Bisnis.com, JAKARTA – Sejumlah guru honorer menilai Peraturan Pemerintah (PP) 49/2018 tentang Manajemen Pegawai Pemerintah Dengan Perjanjian Kerja (PPPK) bukan diperuntukkan untuk guru tidak tetap (GTT) dan tenaga kependidikan honorer, melainkan untuk umumnya calon pegawai honorer.
"PP ini bukan diperuntukkan untuk guru honorer maupun GTT tetapi untuk calon pegawai honorer," ujar pengacara guru honorer asal Kebumen, Andi M Asrun, di Jakarta, Selasa (4/12/2018).
PP tersebut juga memiliki tenggang waktu pelaksanaan dua tahun sejak ditetapkan. Selain itu, PP tersebut juga tidak mengakomodasi aau mengutamaka guru tidak tetap (honorer) yang telah bekerja lama, setidaknya di atas lima tahun.

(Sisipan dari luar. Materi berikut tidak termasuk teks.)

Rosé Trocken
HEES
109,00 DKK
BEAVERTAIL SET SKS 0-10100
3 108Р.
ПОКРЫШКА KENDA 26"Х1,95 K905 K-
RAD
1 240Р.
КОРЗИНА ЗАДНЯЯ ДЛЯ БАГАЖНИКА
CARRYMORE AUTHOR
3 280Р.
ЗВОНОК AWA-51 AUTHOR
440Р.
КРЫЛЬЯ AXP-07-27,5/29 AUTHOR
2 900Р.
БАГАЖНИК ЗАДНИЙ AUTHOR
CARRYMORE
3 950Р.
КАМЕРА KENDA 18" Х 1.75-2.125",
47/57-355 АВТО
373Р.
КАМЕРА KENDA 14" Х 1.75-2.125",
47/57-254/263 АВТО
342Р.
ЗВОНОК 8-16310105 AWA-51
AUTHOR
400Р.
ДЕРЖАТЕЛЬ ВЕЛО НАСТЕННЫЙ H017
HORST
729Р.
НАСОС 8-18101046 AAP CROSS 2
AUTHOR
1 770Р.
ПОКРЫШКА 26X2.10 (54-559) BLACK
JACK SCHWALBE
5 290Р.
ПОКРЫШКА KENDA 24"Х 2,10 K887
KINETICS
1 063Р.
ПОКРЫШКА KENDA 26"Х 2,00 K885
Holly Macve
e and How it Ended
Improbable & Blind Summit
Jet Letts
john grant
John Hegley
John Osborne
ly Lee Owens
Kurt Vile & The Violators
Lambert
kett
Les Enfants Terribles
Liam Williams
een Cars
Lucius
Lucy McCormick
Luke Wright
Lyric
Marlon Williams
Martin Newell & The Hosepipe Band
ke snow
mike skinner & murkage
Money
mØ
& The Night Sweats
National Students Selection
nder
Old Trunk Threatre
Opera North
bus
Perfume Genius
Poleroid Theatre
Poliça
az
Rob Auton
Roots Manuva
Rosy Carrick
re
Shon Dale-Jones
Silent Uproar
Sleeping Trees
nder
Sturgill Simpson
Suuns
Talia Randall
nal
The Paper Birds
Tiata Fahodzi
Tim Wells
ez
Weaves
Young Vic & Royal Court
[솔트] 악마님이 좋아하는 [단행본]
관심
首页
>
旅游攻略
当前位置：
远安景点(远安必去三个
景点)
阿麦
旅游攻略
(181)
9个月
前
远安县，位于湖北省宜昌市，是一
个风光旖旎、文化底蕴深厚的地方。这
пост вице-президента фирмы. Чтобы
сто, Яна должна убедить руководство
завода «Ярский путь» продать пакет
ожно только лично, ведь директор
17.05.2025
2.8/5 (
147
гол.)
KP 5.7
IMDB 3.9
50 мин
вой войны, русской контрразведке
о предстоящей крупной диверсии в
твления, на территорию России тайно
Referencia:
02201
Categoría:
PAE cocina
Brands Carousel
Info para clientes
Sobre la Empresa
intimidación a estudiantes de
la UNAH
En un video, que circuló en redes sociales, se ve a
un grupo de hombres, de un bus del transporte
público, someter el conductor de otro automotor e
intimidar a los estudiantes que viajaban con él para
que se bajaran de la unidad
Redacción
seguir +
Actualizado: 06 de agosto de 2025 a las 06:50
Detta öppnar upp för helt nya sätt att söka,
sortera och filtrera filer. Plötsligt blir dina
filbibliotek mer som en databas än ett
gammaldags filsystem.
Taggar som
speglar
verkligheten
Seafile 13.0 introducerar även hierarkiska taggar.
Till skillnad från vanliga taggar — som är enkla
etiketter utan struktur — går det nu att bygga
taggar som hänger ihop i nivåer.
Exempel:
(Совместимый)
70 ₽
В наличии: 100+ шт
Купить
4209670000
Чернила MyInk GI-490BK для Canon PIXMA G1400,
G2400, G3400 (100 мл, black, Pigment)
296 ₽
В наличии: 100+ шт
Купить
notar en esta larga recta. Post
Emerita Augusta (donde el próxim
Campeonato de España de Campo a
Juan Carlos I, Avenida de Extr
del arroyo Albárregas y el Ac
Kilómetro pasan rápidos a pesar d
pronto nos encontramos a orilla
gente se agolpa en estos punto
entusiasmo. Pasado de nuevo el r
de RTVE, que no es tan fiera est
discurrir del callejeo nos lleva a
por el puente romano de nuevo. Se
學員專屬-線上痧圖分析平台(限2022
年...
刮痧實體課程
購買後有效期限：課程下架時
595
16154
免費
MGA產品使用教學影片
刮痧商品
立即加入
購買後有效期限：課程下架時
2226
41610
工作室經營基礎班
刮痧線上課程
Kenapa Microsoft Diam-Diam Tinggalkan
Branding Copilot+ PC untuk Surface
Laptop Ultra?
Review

"Seleksi ini juga tidak memperhatikan masa kerja sebelumnya, melainkan seperti layaknya seleksi pegawai baru," kata dia lagi.
Begitu juga penerapan masa kontrak bagi PPPK bertentangan dengan UU Perburuhan, karena masa kontrak kerja hanya maksimal 2 x 1 tahun sebelum diangkat sebagai pegawai tetap, sedangkan masa kontrak PPPK adalah minimal satu tahun atau maksimal lima tahun untuk satu periode kontrak.
"Pengadaan PPPK (Pasal 10) dilakukan secara nasional, tetapi sesungguhnya peta kebutuhan tenaga guru dan kependidikan sudah jelas tingkat kebutuhannya, termasuk soal jumlah kebutuhan dan wilayah tempatnya," jelas dia lagi.
Selain itu, dia menilai sejumlah pasal juga sulit untuk diterapkan seperti pembatasan usia maksimal satu tahun sebelum batas usia jabatan adalah tidak rasional, karena proses seleksi sampai waktu pengumuman memakan waktu yang pada akhirnya masa kerja calon PPPK batas waktu satu tahun tidak mungkin melaksanakan pekerjaannya sampai batas usia pensiun nya.
"Selain itu juga bagaimana menerapkan batas moralitas dan integritas bagi seleksi guru untuk calon PPPK dan bagaimana menguji psikologis dan kejiwaan guru yang telah menjalankan profesi pendidik setidaknya lima tahun, sehingga apakah bisa dipersamakan dengan calon PPPK yang baru lulus,"kata dia lagi.
Oleh karena itu, pihaknya berencana melakukan gugatan ke Mahkamah Agung terkait PP tersebut.
Ketua Umum Ikatan Guru Indonesia (IGI) Muhammad Ramli Rahim mengatakan dalam PP itu tidak diatur mengenai sistem penggajiannya apakah oleh pemerintah pusat ataukah daerah.
"Dengan seleksi ketat dan kewajiban sertifikat profesi maka hampir bisa dipastikan honorer yang ada saat ini akan sangat banyak yang akan kehilangan statusnya," kata Ramli.
Padahal, kata Ramli, pemerintah mampu dan bisa mencukupkan guru di seluruh sekolah negeri di seluruh Indonesia dengan status PNS.